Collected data
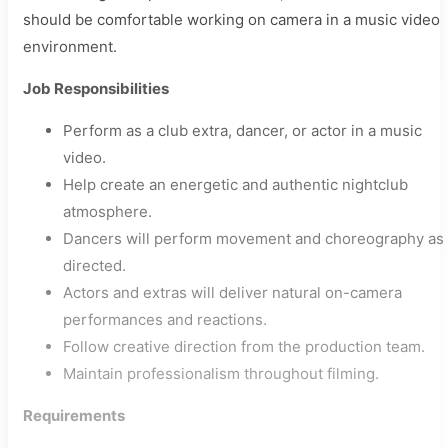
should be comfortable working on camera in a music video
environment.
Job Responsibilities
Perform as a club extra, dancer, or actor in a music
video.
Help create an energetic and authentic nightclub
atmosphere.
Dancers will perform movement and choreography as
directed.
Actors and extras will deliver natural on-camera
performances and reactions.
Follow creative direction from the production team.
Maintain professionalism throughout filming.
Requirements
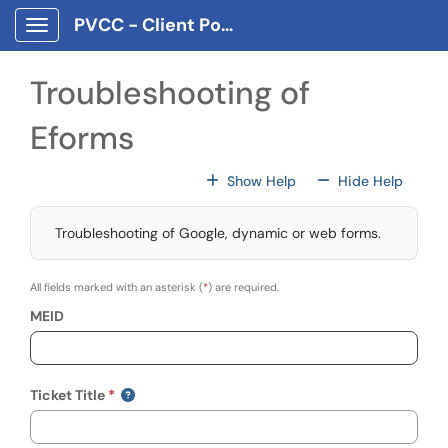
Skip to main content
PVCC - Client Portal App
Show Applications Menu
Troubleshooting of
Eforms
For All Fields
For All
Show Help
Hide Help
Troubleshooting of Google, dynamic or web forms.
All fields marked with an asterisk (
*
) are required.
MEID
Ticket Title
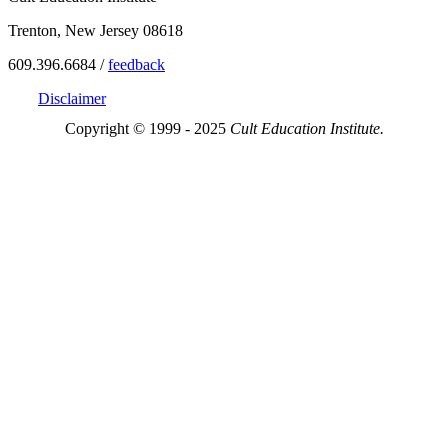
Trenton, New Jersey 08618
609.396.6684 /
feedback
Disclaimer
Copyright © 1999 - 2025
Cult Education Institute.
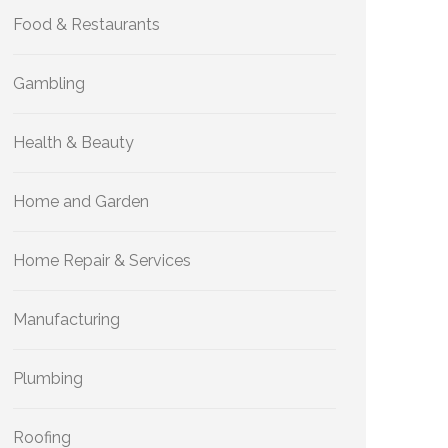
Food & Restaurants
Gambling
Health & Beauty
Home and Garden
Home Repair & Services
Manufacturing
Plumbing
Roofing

...

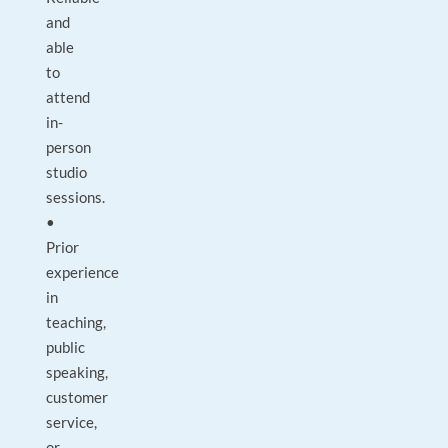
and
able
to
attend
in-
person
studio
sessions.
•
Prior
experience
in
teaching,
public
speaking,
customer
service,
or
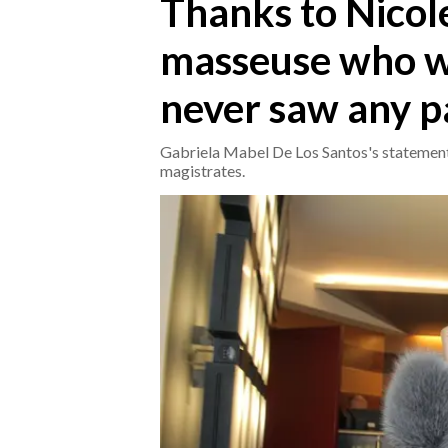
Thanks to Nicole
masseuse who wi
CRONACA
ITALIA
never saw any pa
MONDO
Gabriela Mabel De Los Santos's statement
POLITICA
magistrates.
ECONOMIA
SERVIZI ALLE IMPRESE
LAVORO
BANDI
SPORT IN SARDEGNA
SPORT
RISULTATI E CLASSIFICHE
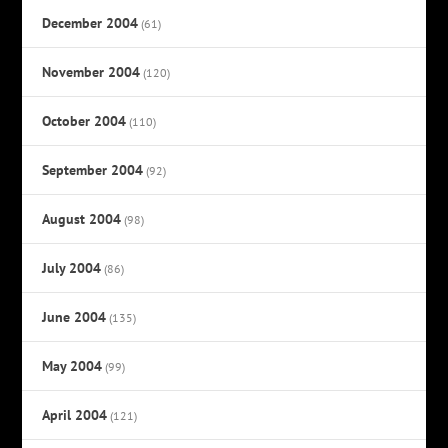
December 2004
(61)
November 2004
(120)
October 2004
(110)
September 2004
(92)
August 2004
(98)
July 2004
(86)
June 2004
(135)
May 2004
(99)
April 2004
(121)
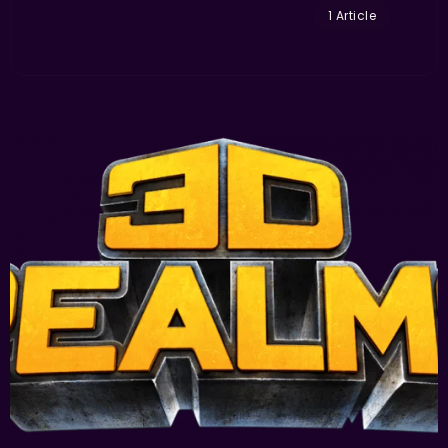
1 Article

--

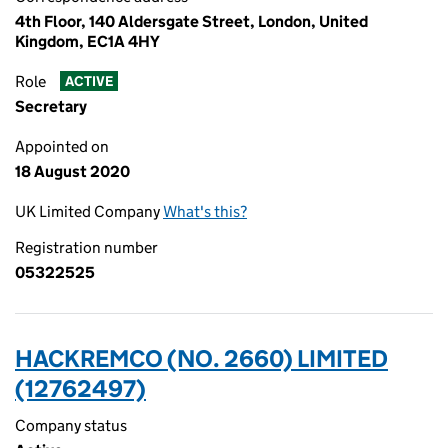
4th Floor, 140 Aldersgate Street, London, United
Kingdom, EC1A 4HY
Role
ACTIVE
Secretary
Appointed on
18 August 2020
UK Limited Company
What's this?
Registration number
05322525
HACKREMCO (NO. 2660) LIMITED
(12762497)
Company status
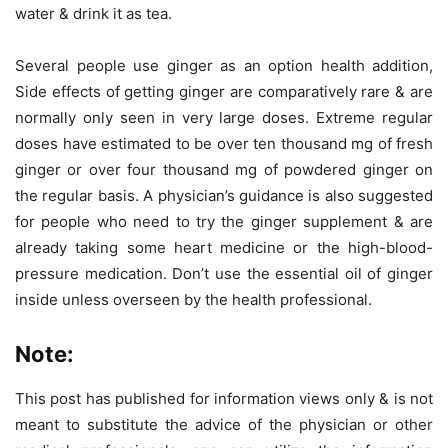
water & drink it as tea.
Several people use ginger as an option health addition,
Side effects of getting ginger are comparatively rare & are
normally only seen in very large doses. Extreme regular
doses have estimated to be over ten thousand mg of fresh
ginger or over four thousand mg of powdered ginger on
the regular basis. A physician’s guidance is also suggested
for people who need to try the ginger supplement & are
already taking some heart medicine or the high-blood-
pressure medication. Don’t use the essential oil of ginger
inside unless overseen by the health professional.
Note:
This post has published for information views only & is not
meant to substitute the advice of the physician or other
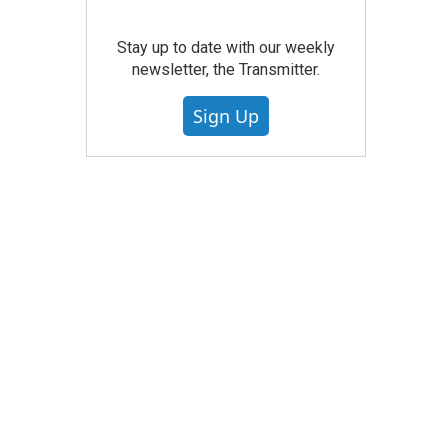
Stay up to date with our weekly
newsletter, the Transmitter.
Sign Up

Your objective: Looking at the entries above, copy out every line in which "video" occurs.

Your solution:
should be comfortable working on camera in a music video
video.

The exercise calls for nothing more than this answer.